(STORED DATA begins)

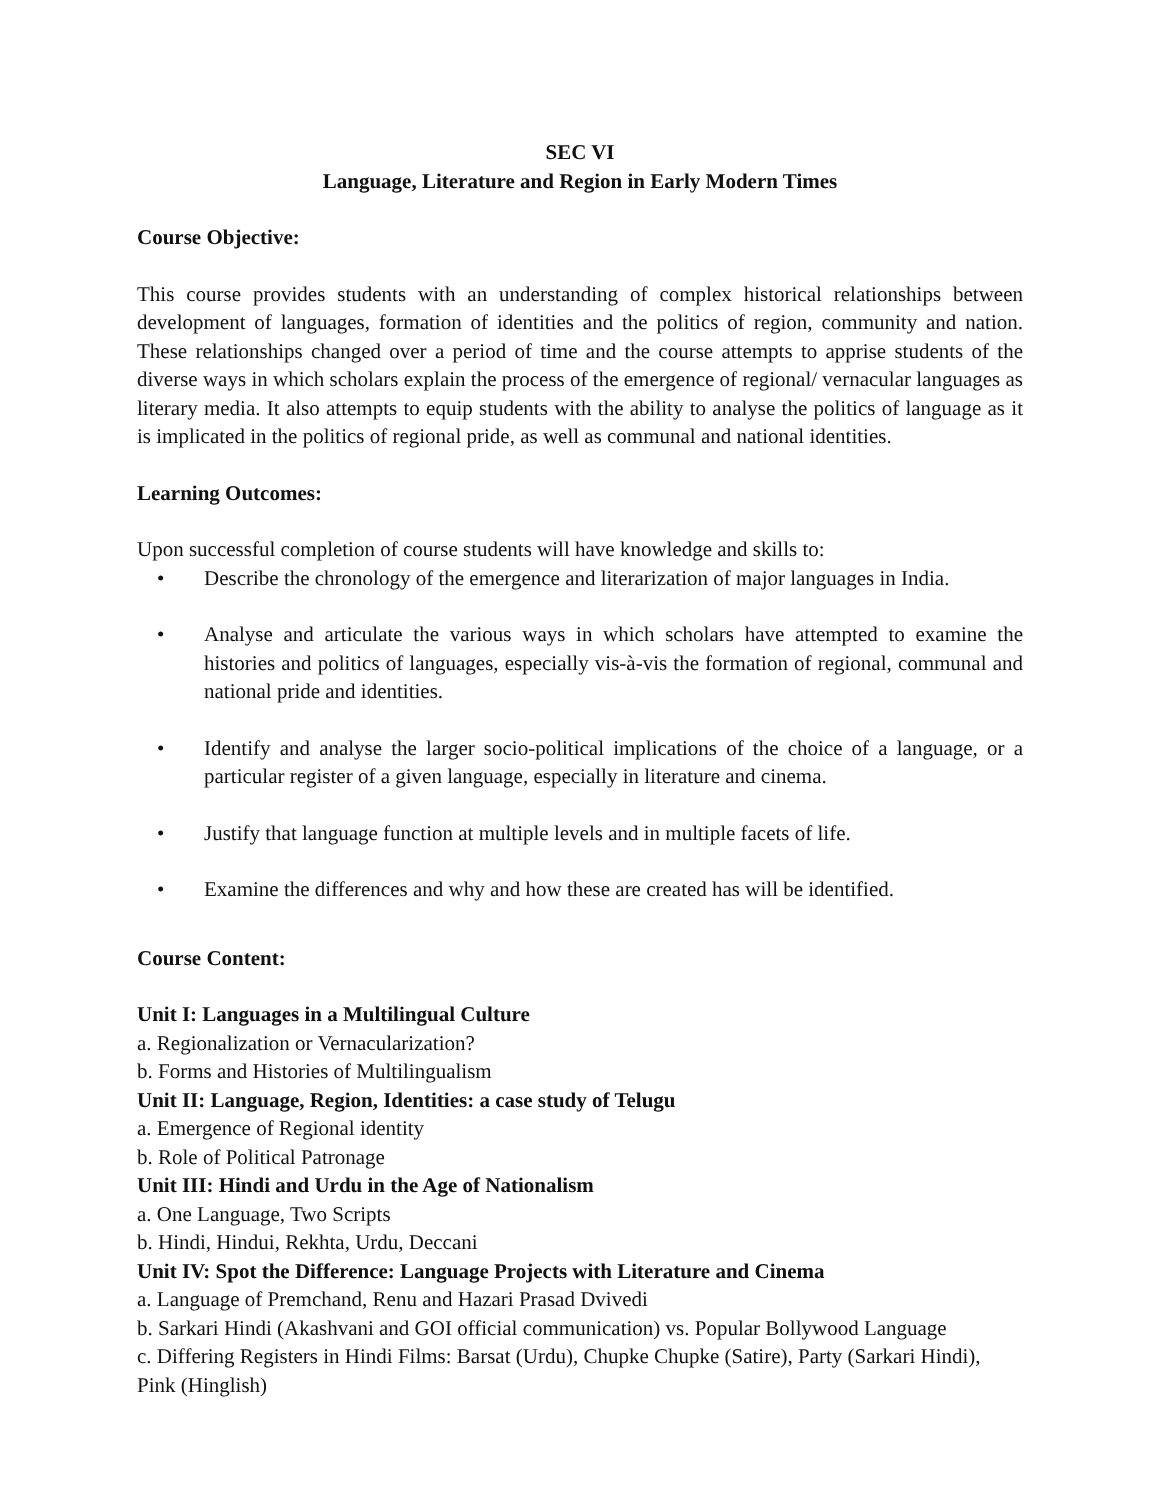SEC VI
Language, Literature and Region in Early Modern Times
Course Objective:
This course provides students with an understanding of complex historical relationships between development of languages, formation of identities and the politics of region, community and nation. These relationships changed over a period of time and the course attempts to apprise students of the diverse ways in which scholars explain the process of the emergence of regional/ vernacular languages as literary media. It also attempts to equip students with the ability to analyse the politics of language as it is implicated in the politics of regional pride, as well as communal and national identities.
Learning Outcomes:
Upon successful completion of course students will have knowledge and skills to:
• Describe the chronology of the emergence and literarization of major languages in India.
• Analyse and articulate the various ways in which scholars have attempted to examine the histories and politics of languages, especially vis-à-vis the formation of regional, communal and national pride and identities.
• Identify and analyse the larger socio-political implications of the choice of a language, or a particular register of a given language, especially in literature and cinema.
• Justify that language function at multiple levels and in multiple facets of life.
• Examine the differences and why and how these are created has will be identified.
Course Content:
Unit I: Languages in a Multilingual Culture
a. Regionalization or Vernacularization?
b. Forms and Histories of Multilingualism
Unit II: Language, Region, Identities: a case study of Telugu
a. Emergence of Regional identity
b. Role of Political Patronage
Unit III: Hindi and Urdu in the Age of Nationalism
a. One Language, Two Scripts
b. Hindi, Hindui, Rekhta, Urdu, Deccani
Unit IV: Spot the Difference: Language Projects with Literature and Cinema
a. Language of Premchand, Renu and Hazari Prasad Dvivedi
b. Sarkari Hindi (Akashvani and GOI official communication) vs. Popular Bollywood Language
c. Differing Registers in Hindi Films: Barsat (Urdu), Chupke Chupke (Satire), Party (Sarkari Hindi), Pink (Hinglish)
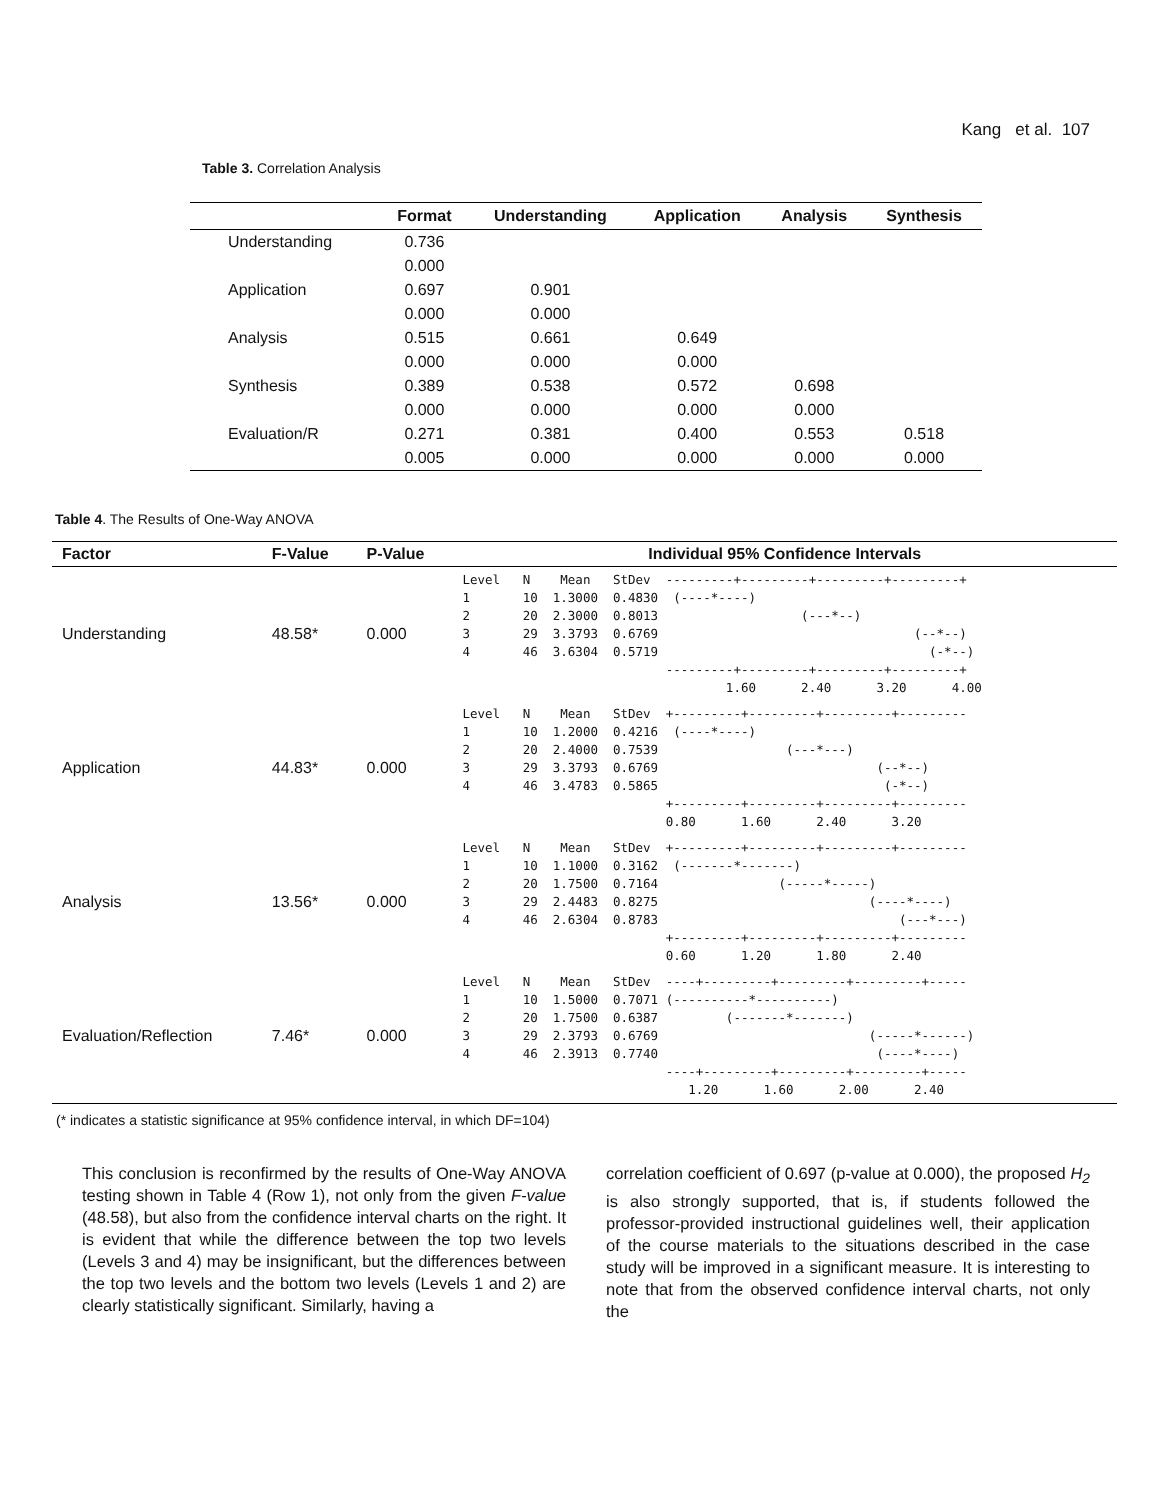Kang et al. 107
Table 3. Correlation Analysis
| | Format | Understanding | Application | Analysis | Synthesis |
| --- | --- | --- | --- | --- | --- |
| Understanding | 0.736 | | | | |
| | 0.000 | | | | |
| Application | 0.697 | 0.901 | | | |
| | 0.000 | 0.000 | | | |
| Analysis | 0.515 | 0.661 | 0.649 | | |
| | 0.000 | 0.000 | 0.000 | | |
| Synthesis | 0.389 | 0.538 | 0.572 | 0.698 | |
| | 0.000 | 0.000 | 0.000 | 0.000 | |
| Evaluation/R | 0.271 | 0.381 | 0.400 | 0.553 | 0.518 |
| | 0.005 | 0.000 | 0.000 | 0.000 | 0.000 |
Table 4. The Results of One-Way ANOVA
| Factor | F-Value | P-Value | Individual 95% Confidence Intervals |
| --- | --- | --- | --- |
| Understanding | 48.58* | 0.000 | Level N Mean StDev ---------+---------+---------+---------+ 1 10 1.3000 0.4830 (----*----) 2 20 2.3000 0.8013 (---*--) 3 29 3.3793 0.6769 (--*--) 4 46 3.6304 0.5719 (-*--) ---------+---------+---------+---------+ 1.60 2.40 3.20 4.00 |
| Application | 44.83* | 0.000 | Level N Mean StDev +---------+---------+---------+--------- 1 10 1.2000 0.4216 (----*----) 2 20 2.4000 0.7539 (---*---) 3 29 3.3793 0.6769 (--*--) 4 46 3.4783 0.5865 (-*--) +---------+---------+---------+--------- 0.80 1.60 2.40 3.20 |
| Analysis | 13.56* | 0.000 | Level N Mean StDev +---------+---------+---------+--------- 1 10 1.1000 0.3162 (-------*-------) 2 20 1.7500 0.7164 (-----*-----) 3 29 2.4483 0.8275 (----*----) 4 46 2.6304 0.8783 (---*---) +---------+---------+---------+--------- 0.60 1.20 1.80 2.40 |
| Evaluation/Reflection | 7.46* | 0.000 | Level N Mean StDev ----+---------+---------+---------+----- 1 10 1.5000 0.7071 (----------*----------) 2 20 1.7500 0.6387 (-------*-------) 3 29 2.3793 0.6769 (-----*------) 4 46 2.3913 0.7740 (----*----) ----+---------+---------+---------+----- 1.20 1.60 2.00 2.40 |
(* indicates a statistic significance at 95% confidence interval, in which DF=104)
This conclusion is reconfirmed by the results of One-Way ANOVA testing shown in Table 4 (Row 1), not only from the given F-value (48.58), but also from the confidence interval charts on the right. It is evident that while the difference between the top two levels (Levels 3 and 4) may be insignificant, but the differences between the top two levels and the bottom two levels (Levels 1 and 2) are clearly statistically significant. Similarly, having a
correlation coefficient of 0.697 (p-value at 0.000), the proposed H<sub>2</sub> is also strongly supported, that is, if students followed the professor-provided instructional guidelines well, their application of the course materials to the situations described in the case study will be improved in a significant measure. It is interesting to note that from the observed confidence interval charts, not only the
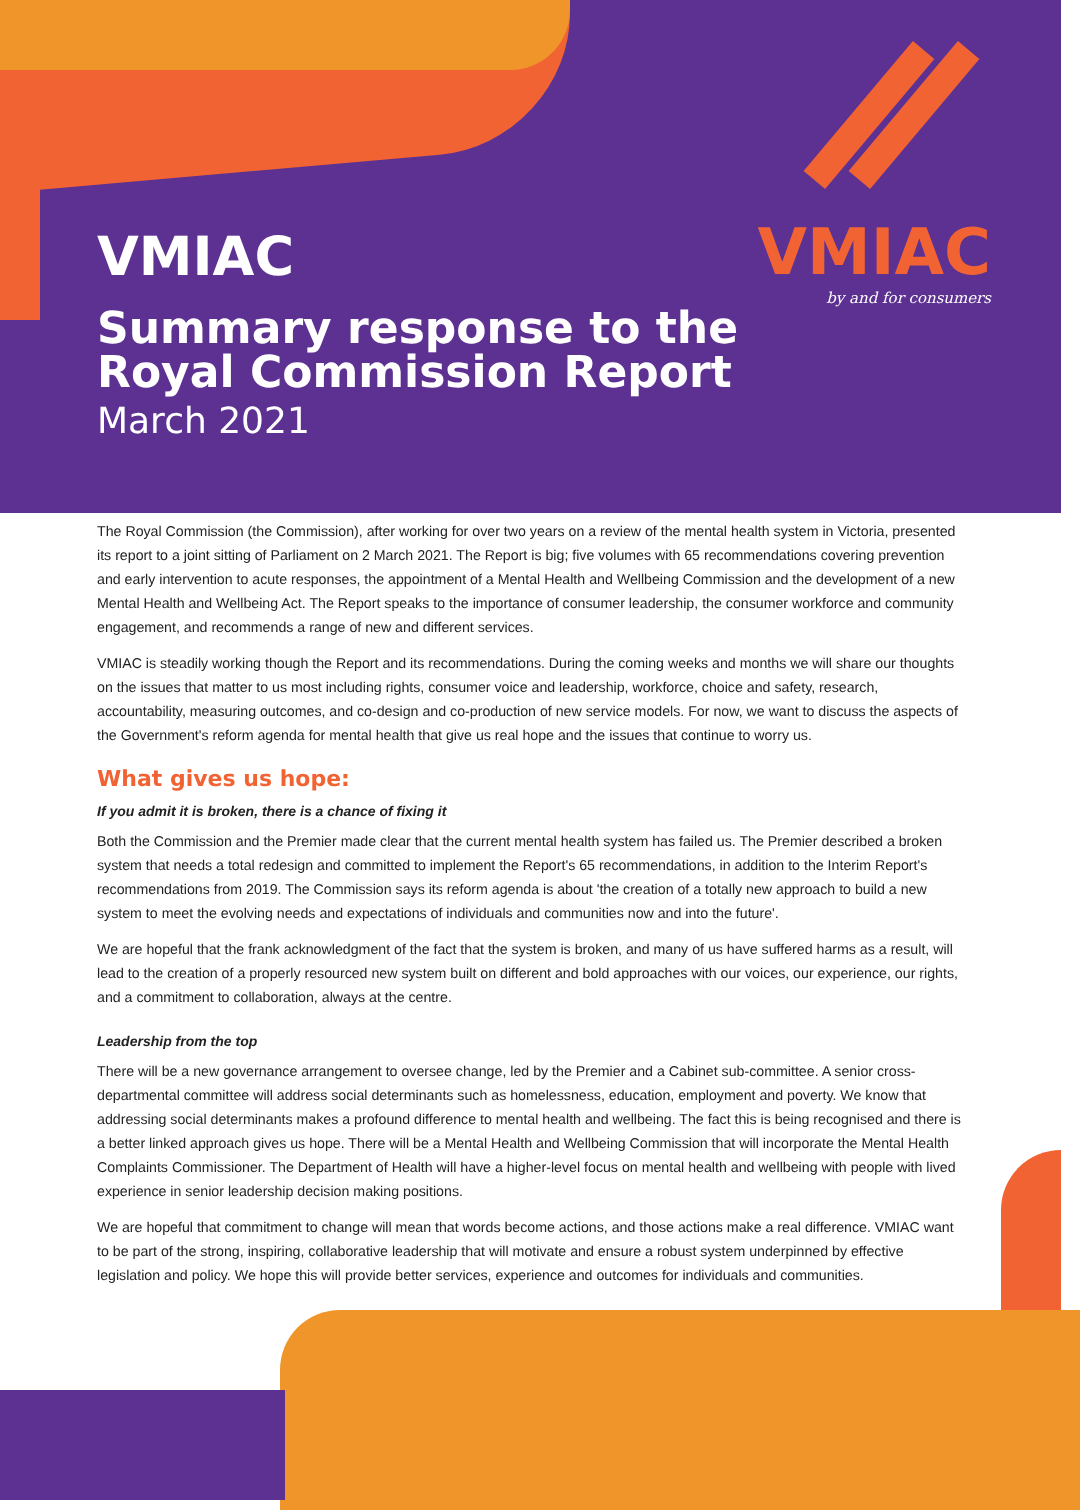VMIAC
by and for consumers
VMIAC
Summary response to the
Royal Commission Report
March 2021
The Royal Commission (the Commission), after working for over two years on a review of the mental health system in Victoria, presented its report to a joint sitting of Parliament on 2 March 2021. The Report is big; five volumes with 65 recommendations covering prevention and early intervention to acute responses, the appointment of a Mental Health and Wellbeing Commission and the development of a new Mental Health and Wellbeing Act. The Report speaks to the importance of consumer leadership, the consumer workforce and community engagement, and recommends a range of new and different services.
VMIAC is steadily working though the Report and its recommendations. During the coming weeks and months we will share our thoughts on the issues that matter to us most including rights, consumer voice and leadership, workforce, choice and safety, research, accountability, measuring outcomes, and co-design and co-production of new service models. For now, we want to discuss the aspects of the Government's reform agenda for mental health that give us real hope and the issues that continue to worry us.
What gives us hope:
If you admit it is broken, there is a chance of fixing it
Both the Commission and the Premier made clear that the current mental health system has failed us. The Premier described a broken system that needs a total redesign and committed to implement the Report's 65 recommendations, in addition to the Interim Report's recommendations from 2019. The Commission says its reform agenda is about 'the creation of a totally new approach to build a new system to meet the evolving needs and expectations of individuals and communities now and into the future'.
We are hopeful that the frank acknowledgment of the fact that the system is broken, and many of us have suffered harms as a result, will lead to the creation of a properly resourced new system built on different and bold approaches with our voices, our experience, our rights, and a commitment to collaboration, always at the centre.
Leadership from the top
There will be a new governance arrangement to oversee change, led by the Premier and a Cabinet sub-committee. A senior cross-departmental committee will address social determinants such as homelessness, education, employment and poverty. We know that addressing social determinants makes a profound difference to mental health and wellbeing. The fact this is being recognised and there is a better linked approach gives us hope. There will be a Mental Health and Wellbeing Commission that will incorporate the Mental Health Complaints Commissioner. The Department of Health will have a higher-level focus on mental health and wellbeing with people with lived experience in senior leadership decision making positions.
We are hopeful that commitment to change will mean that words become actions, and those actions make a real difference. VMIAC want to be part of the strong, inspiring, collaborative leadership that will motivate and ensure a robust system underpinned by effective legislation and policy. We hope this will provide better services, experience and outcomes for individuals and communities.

(STORED DATA ends)

> WORK TO COMPLETE
Report all lines in the listing above that contain the word "Wellbeing".

> SOLUTION FOR THIS PROBLEM
The Royal Commission (the Commission), after working for over two years on a review of the mental health system in Victoria, presented its report to a joint sitting of Parliament on 2 March 2021. The Report is big; five volumes with 65 recommendations covering prevention and early intervention to acute responses, the appointment of a Mental Health and Wellbeing Commission and the development of a new Mental Health and Wellbeing Act. The Report speaks to the importance of consumer leadership, the consumer workforce and community engagement, and recommends a range of new and different services.
There will be a new governance arrangement to oversee change, led by the Premier and a Cabinet sub-committee. A senior cross-departmental committee will address social determinants such as homelessness, education, employment and poverty. We know that addressing social determinants makes a profound difference to mental health and wellbeing. The fact this is being recognised and there is a better linked approach gives us hope. There will be a Mental Health and Wellbeing Commission that will incorporate the Mental Health Complaints Commissioner. The Department of Health will have a higher-level focus on mental health and wellbeing with people with lived experience in senior leadership decision making positions.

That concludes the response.